First, I am human first, called and ordained into ministry second.  Without my wits in a stressful situation I’m prone to be less pastoral and more human – meaning, less able to control my emotions than I’d prefer.  I’m not going to go “postal” or anything, but the rage certainly boils occasionally beneath my skin.

Second, these are the days of our lives.  Everybody walks these hospital hallways at one time or another.  Weather we’re in the room with joy or across the hall with grief and frustration, we all walk these halls.

Lastly, I’m not in control and I wish, more than anything today, that I was.

I’ve used this blog to vent before.  I’m using it now.  Perhaps this is the constructive manner of “seeing things in new ways” that Bell was getting at.  I still don’t know for sure.

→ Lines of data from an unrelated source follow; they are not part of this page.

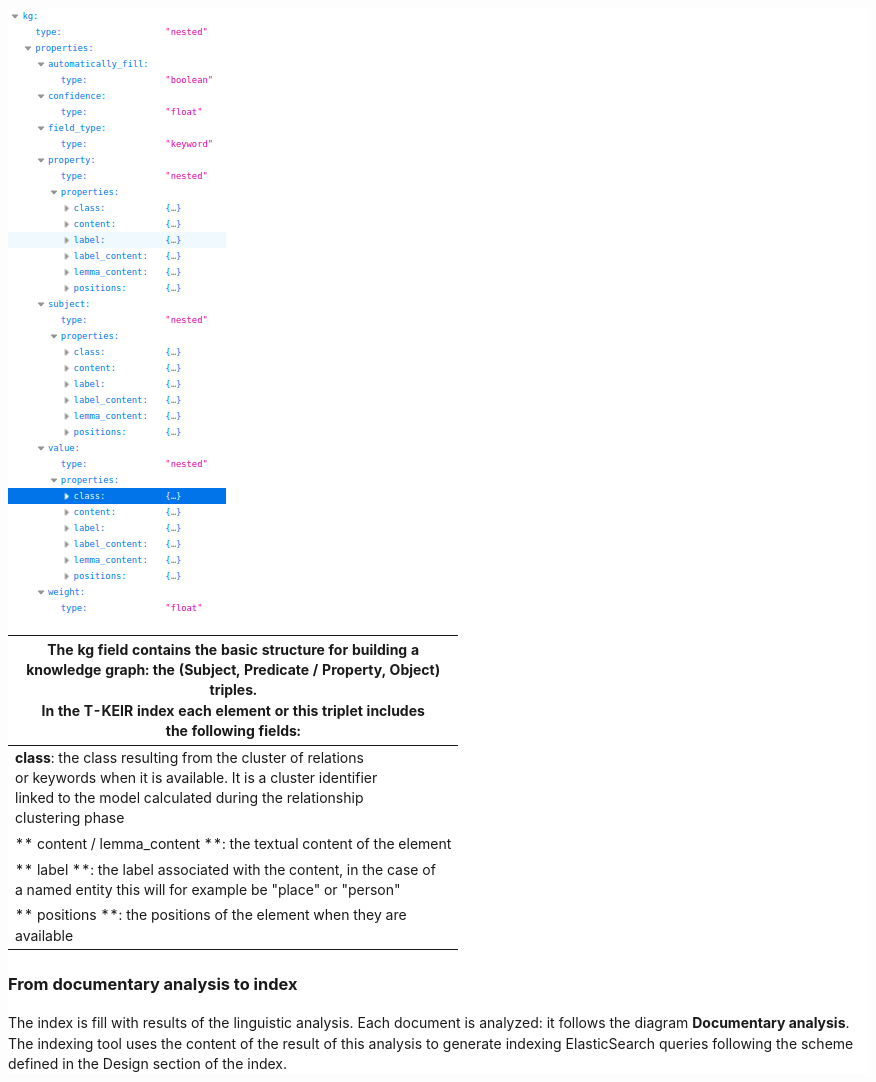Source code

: ![Screenshot](resources/images/index-design-ll.png)


| The kg field contains the basic structure for building a <br> knowledge graph: the (Subject, Predicate / Property, Object) <br> triples.<br> In the T-KEIR index each element or this triplet includes<br> the following fields:<br>| 
|----------------------------------------------------------------|
| **class**: the class resulting from the cluster of relations <br> or keywords when it is available. It is a cluster identifier <br> linked to the model calculated during the relationship <br/>clustering phase                                             |
| ** content / lemma_content **: the textual content of the element  |
| ** label **: the label associated with the content, in the case of <br> a named entity this will for example be "place" or "person"  |
| ** positions **: the positions of the element when they are  <br> available |



### From documentary analysis to index

The index is fill with results of the linguistic analysis. Each document is analyzed: it follows the diagram
**Documentary analysis**. The indexing tool uses the content of the result of this analysis to generate indexing
ElasticSearch queries following the scheme defined in the Design section of the index.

I do know this:  One thing I do see differently is the fragility of life in my daughter.  I know she’s absolutely helpless as an infant, totally dependent on her parents, as all newborns are.  Yet she was as healthy as a horse up to two weeks ago Thursday, when this all began.  At this same age I had spinal meningitis.  I know my own circumstances then placed my parents in a similar context.  They’re here in Portland for support, nearly reliving the same thing they went through 43 years ago.  I know Sophie doesn’t have spinal meningitis and, so far, no life-threatening diagnosis has been made.  But I feel for them as I do their granddaughter.

No one wants to see their child, grandchild, great-granchild, etcetera, suffer.

And no one should.  This hurts.  I wish it didn’t, but it does.  This is another day of my life.  Tomorrow I can hope and pray for better.  Better for my daughter, the victims of all our national and global tragedies, and all those who walk these hallways.